COVID-19 Search Bank
NHS Health Education England virtually gathered together a group of information specialists in April to create a "search bank" of work undertaken on COVID-19. The aim of this work was to enable sharing of information on the new coronavirus and streamline the time taken on literature searches.
For the most part, entire search strategies and results are available on the search bank. I was involved as a peer reviewer of the strategies, as well as a contributor. For my purposes, I wanted to be able to replicate chunks of searches for my requesters, as often I was being asked questions with a slightly different slant. With the amount of literature being published daily on COVID-19, I would be wary of sending on someone else's results wholesale (and certainly never without due credit!), so I mostly used the bank for borrowing search strings and re-running these in the biomedical databases. However, a couple of times I did send on other librarian's results where the question was so similar to mine, and used that as a springboard for my own update on the topic, which I added.
The search bank can be found here: https://kfh.libraryservices.nhs.uk/covid-19-coronavirus/for-lks-staff/literature-searches/
Working on this project gave me a real insight into the different ways we practise as Clinical Librarians and how we present our results to requesters.

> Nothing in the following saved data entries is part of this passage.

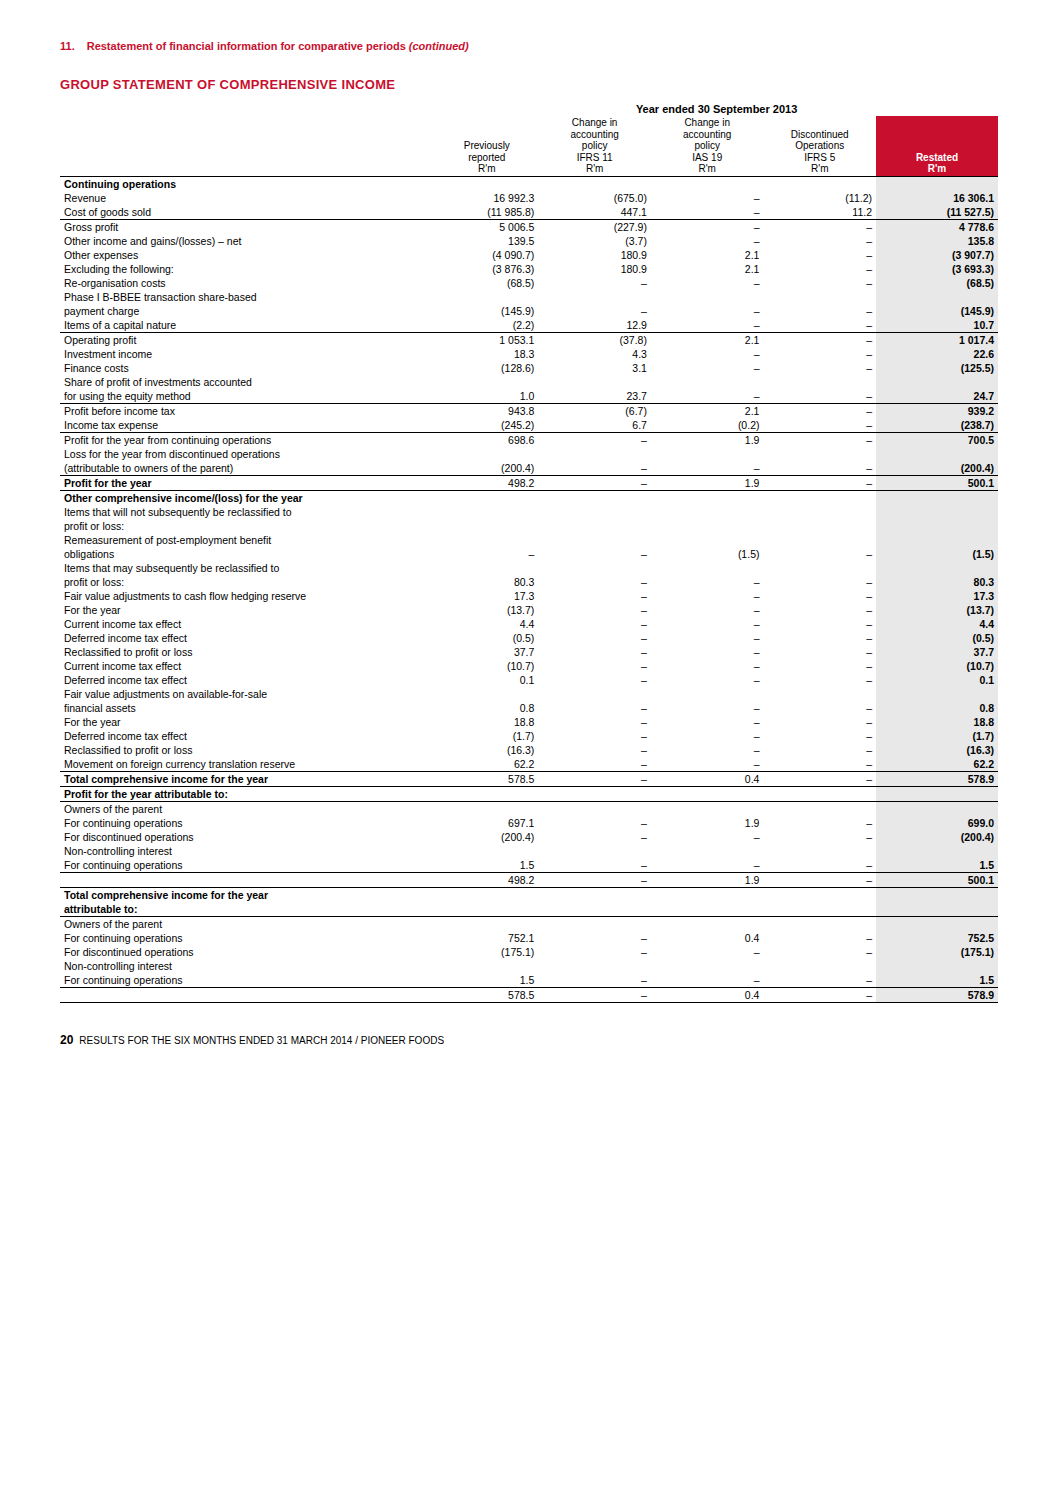11. Restatement of financial information for comparative periods (continued)
Group statement of comprehensive income
| | Year ended 30 September 2013 |
| --- | --- |
| | Previously reported R'm | Change in accounting policy IFRS 11 R'm | Change in accounting policy IAS 19 R'm | Discontinued Operations IFRS 5 R'm | Restated R'm |
| Continuing operations | | | | | |
| Revenue | 16 992.3 | (675.0) | – | (11.2) | 16 306.1 |
| Cost of goods sold | (11 985.8) | 447.1 | – | 11.2 | (11 527.5) |
| Gross profit | 5 006.5 | (227.9) | – | – | 4 778.6 |
| Other income and gains/(losses) – net | 139.5 | (3.7) | – | – | 135.8 |
| Other expenses | (4 090.7) | 180.9 | 2.1 | – | (3 907.7) |
| Excluding the following: | (3 876.3) | 180.9 | 2.1 | – | (3 693.3) |
| Re-organisation costs | (68.5) | – | – | – | (68.5) |
| Phase I B-BBEE transaction share-based | | | | | |
| payment charge | (145.9) | – | – | – | (145.9) |
| Items of a capital nature | (2.2) | 12.9 | – | – | 10.7 |
| Operating profit | 1 053.1 | (37.8) | 2.1 | – | 1 017.4 |
| Investment income | 18.3 | 4.3 | – | – | 22.6 |
| Finance costs | (128.6) | 3.1 | – | – | (125.5) |
| Share of profit of investments accounted | | | | | |
| for using the equity method | 1.0 | 23.7 | – | – | 24.7 |
| Profit before income tax | 943.8 | (6.7) | 2.1 | – | 939.2 |
| Income tax expense | (245.2) | 6.7 | (0.2) | – | (238.7) |
| Profit for the year from continuing operations | 698.6 | – | 1.9 | – | 700.5 |
| Loss for the year from discontinued operations | | | | | |
| (attributable to owners of the parent) | (200.4) | – | – | – | (200.4) |
| Profit for the year | 498.2 | – | 1.9 | – | 500.1 |
| Other comprehensive income/(loss) for the year | | | | | |
| Items that will not subsequently be reclassified to | | | | | |
| profit or loss: | | | | | |
| Remeasurement of post-employment benefit | | | | | |
| obligations | – | – | (1.5) | – | (1.5) |
| Items that may subsequently be reclassified to | | | | | |
| profit or loss: | 80.3 | – | – | – | 80.3 |
| Fair value adjustments to cash flow hedging reserve | 17.3 | – | – | – | 17.3 |
| For the year | (13.7) | – | – | – | (13.7) |
| Current income tax effect | 4.4 | – | – | – | 4.4 |
| Deferred income tax effect | (0.5) | – | – | – | (0.5) |
| Reclassified to profit or loss | 37.7 | – | – | – | 37.7 |
| Current income tax effect | (10.7) | – | – | – | (10.7) |
| Deferred income tax effect | 0.1 | – | – | – | 0.1 |
| Fair value adjustments on available-for-sale | | | | | |
| financial assets | 0.8 | – | – | – | 0.8 |
| For the year | 18.8 | – | – | – | 18.8 |
| Deferred income tax effect | (1.7) | – | – | – | (1.7) |
| Reclassified to profit or loss | (16.3) | – | – | – | (16.3) |
| Movement on foreign currency translation reserve | 62.2 | – | – | – | 62.2 |
| Total comprehensive income for the year | 578.5 | – | 0.4 | – | 578.9 |
| Profit for the year attributable to: | | | | | |
| Owners of the parent | | | | | |
| For continuing operations | 697.1 | – | 1.9 | – | 699.0 |
| For discontinued operations | (200.4) | – | – | – | (200.4) |
| Non-controlling interest | | | | | |
| For continuing operations | 1.5 | – | – | – | 1.5 |
| | 498.2 | – | 1.9 | – | 500.1 |
| Total comprehensive income for the year | | | | | |
| attributable to: | | | | | |
| Owners of the parent | | | | | |
| For continuing operations | 752.1 | – | 0.4 | – | 752.5 |
| For discontinued operations | (175.1) | – | – | – | (175.1) |
| Non-controlling interest | | | | | |
| For continuing operations | 1.5 | – | – | – | 1.5 |
| | 578.5 | – | 0.4 | – | 578.9 |
20 RESULTS FOR THE SIX MONTHS ENDED 31 MARCH 2014 / PIONEER FOODS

There's a broad range across HEE, as I'd always suspected, and I don't think there's a single way of doing things that should be adopted by all, we clearly do what works best for our service users and for our services.
There's definitely an argument over whether we as information specialists overemphasise the importance of the search strategy. I find it interesting that in some database outputs, the strategy/search history features at the beginning (e.g. OVID) and others place it at the end (HDAS). It's not the most important thing for the end user but I think it's essential for transparency and reproducibility and so I like to see it included in full, and so at the end of the results file is probably the right place for it to be for me. It's not often that the final line of the strategy is the only place I find the selected abstracts from, so it's not always a completely clear picture of the search, but it's a useful tool to see what the information specialist was up to. I often look at my colleague's searches to prompt ideas for searching, and I always check relevant Cochrane strategies!